Prinz Harry strebt öffentliches Wiedersehen mit Charles an
Prinz Harry (41) soll im Umgang mit der Royal Family einen deutlichen Kurswechsel planen und einer Versöhnung mit König Charles III. (77) inzwischen mehr Bedeutung beimessen als in den vergangenen Jahren. Das berichtet Mirror-Royalexperte Russell Myers unter Berufung auf Gespräche aus den vergangenen Wochen. Demnach hofft der Herzog von Sussex, seinen Vater für eine Teilnahme an den Invictus Games 2027 in Birmingham gewinnen zu können. Ein gemeinsamer Auftritt in Großbritannien würde Charles' Unterstützung für verwundete Veteranen sichtbar machen. Zugleich könnten dabei erstmals seit Jahren öffentliche Bilder entstehen, die eine Annäherung zwischen Vater und Sohn zeigen. Ob der König eine entsprechende Einladung tatsächlich annehmen würde, ist allerdings noch offen. Ebenso unklar sei, ob der Palast zu einem solchen Wiedersehen vor laufenden Kameras bereit wäre.
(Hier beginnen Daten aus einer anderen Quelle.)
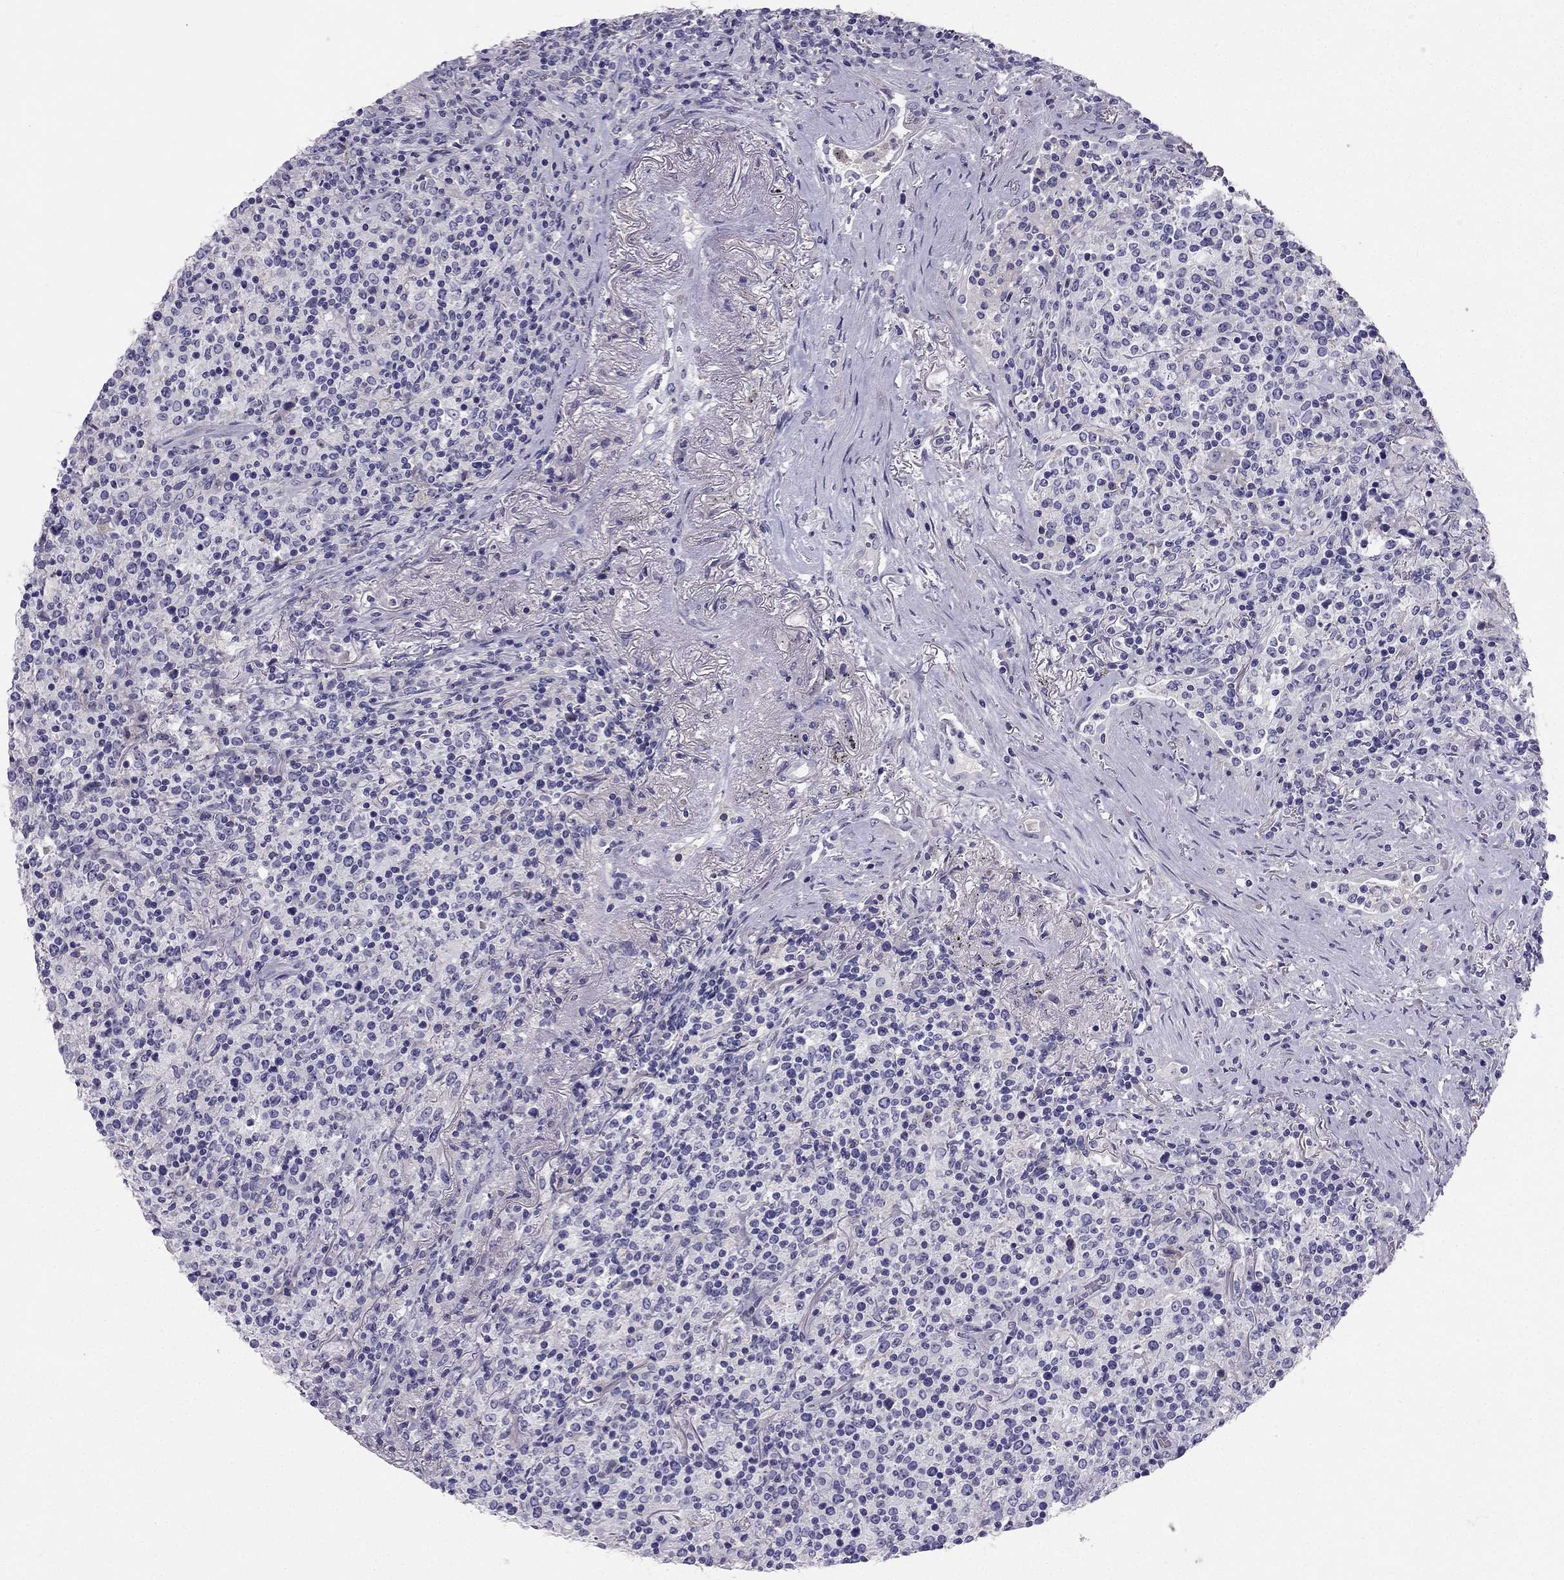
{"staining": {"intensity": "negative", "quantity": "none", "location": "none"}, "tissue": "lymphoma", "cell_type": "Tumor cells", "image_type": "cancer", "snomed": [{"axis": "morphology", "description": "Malignant lymphoma, non-Hodgkin's type, High grade"}, {"axis": "topography", "description": "Lung"}], "caption": "There is no significant expression in tumor cells of lymphoma.", "gene": "LMTK3", "patient": {"sex": "male", "age": 79}}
Harrys veränderte Prioritäten sollen sich nach seiner Niederlage im Rechtsstreit um den britischen Polizeischutz abgezeichnet haben. In einem anschließenden Interview mit der BBC betonte er: "Das Leben ist kostbar." Mit Blick auf die Krebserkrankung seines Vaters fügte der Royal hinzu: "Ich weiß nicht, wie viel Zeit meinem Vater noch bleibt." Nachdem Charles seine Diagnose im Februar 2024 öffentlich gemacht hatte, war Harry umgehend nach London gereist. Das damalige Treffen soll jedoch nur etwa 30 Minuten gedauert haben, weitere Fortschritte kamen dem Bericht zufolge nur langsam zustande. Nun könnten die Invictus Games eine neue Gelegenheit bieten. Die Sportveranstaltung gilt als Harrys Herzensprojekt und prägendste Initiative. Bei einem jüngsten Aufenthalt in Großbritannien warb er bereits für den einjährigen Countdown bis zu den Spielen in Birmingham. Russell wertet die neue Ausrichtung als Abkehr von Harrys bisherigem öffentlichen Konfrontationskurs mit Interviews, Enthüllungsprojekten und Gerichtsverfahren. Das größte Hindernis bleibe nach den ausgetragenen Konflikten jedoch das fehlende Vertrauen.
Während Charles laut dem Mirror grundsätzlich Kommunikationswege zu seinem jüngeren Sohn offenhalten soll, gilt Harrys Verhältnis zu Prinz William weiterhin als tief zerrüttet. In royalen Kreisen werde deshalb nicht damit gerechnet, dass der Herzog in absehbarer Zeit wieder umfassend in den Familienkreis aufgenommen wird. Auch geplante Großbritannien-Besuche von Harry und Herzogin Meghan hätten zuletzt für Spannungen gesorgt. Royalkommentator Tom Sykes behauptete, William habe wegen eines angekündigten Treffens des Paares mit Charles sogar mit einem Boykott von Sandringham gedroht. Nach Trooping the Colour soll der Thronfolger zudem einem traditionellen Familienessen ferngeblieben sein. Harry und Meghan hatten sich 2020 als arbeitende Royals zurückgezogen. Ihr gewünschtes Modell, weiterhin die Krone zu vertreten und gleichzeitig kommerzielle Projekte zu verfolgen, lehnte Queen Elizabeth II. (†96) damals ab. Spätere Interviews, die Netflix-Dokumentation und Harrys Memoiren vertieften den familiären Graben zusätzlich.